Nasce il mediatore economico e culturale per chi investe in Tunisia
Una ricerca della delegazione commerciale dell'Istituto per il commercio estero di Tunisi ha radiografato 725 imprese italiane.
Di queste, il 40 per cento è attiva nel settore tessile e dell'abbigliamento, il 20 per cento nel chimico e gomma, l'8 per cento meccanico e metallurgico, il 6 per cento nell'agroalimentare e agricolo.
I siciliani, in particolare, sono orientati verso questi ultimi due settori.
Rispetto al 1999, il fenomeno è cresciuto notevolmente (erano 368 le imprese italiane).
Quindi è praticamente raddoppiato.
Per aiutare chi avesse intenzione di investire capitali in Tunisia, una nuova figura professionale è in grado di accompagnare l'imprenditore in tutti i gradini per l'internazionalizzazione dell'impresa e nello stesso tempo per dare informazioni di carattere culturale e sulle forme giuridiche d'impresa, secondo le leggi del paese nordafricano prescelto.
In genere le società del settore privato sono disciplinate dal Codice civile tunisino che si rifà a quello francese.
Il "mediatore economico e culturale" (esiste un master in Economia politica dei paesi del Mediterraneo alla Libera Università italoaraba) accompagna le imprese a superare il primo ostacolo dato dalle differenze culturali e religiose.

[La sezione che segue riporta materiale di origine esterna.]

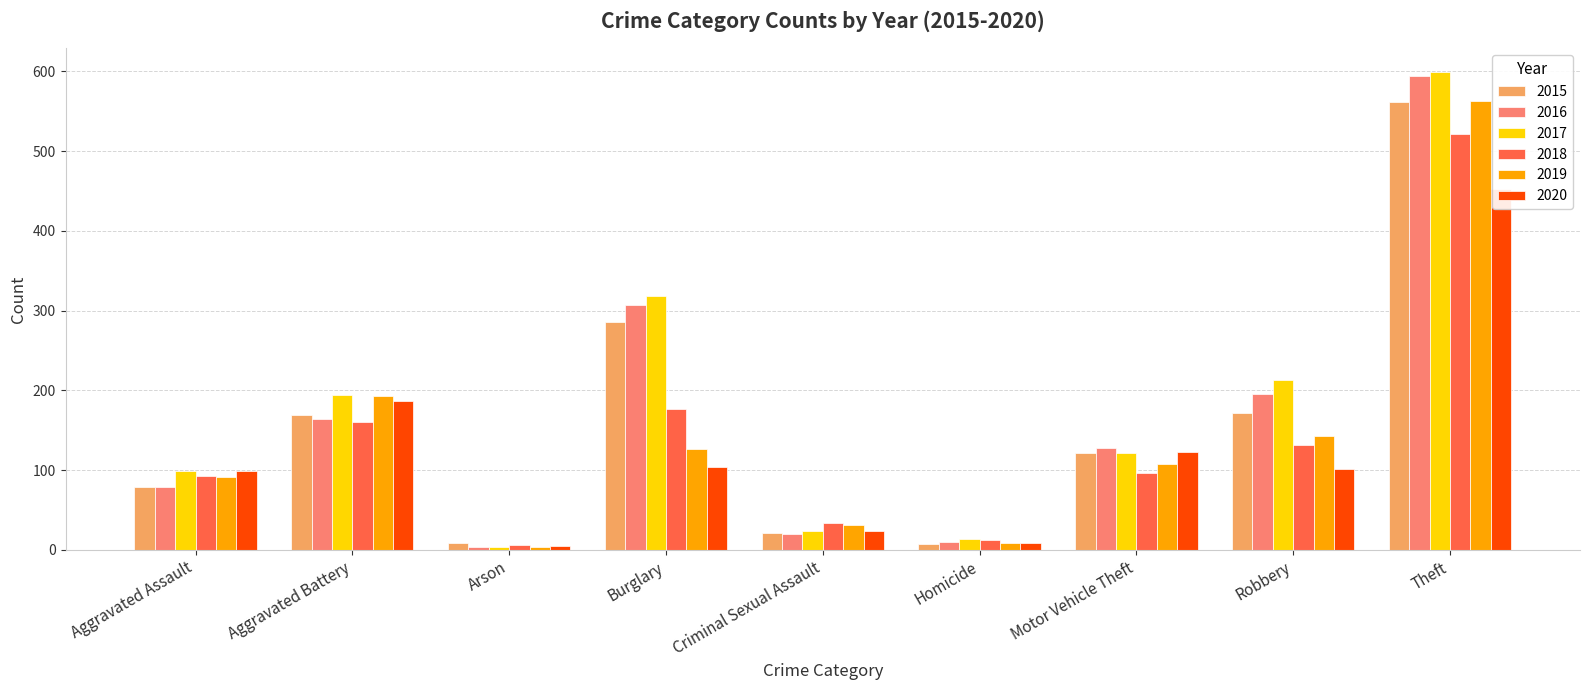

What is the average value of the 2020 series?

123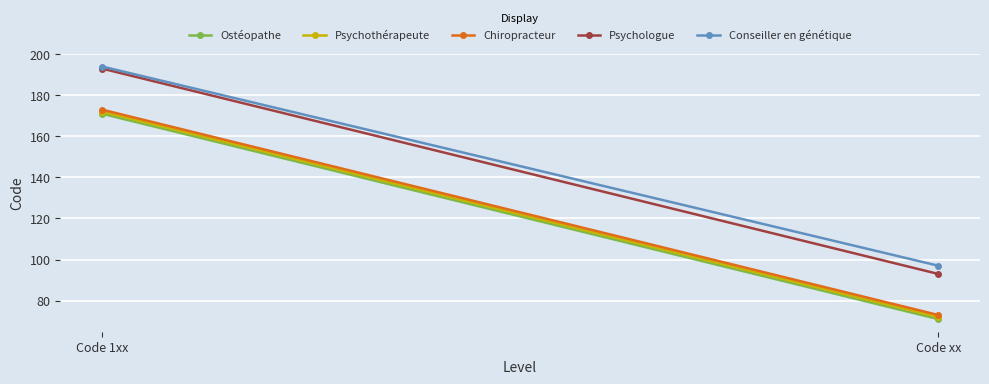

Is it true that Psychologue equals 193 at Code 1xx?

True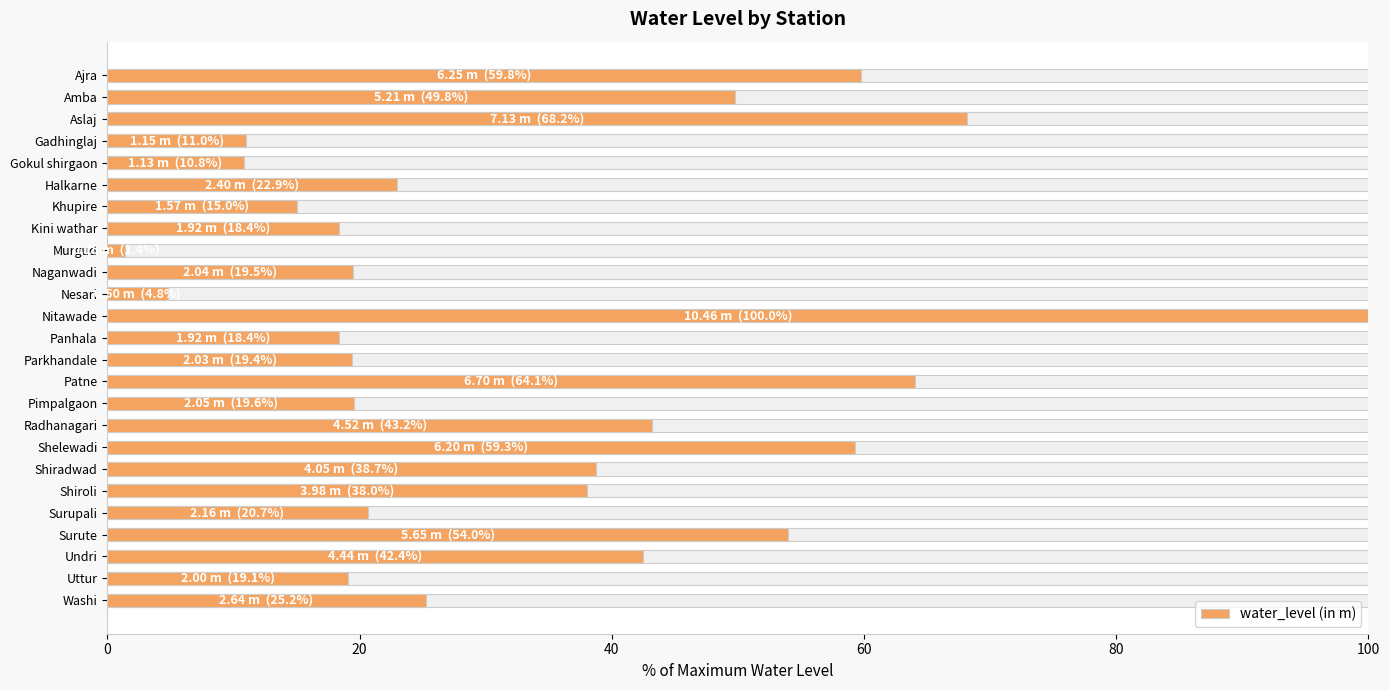

What is the greatest value displayed?

100.0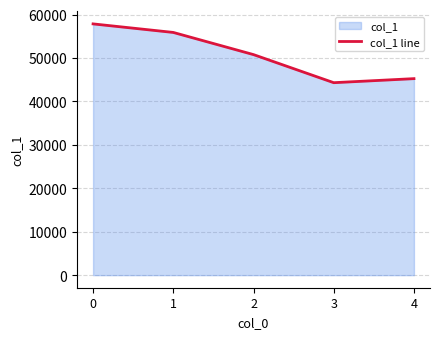

Does the chart display data point markers on the line(s)?

No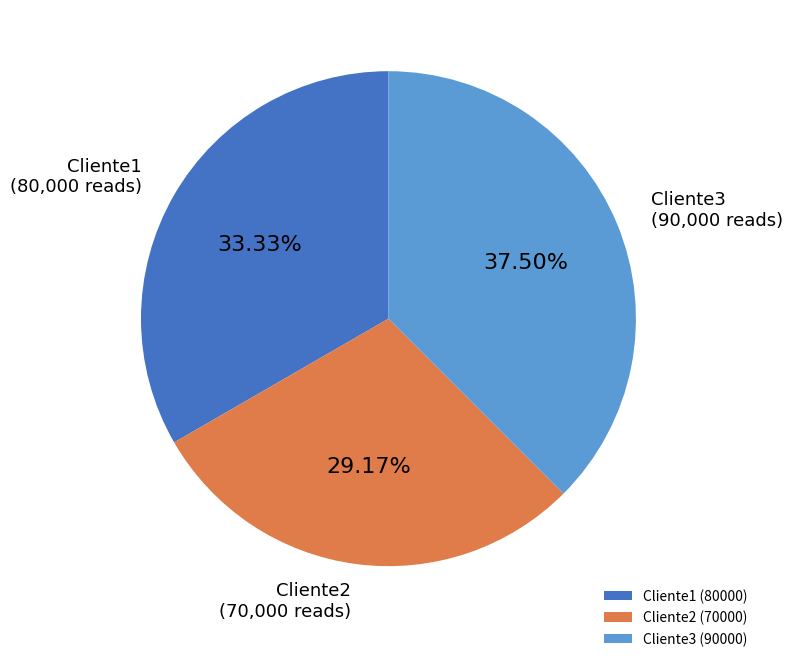

True or false: Cliente2 accounts for 44% of the total.

False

L'imprenditore italiano scopre ritmi lavorativi molto più lenti rispetto a quelli europei, ma non per questo di basso livello, deve poi confrontarsi con la flessibilità negli orari, le tradizioni e i costumi locali, al fine di farsi accettare a pieno titolo dalla popolazione e bene integrarsi.
E' compito del mediatore di monitorare gli incontri tra le imprese, assistere nell'iter burocratico, dare sostegno nella fase di start-up, evitare "gaffe" dovute ad ignoranza dei modi di agire e sentire del paese ospite.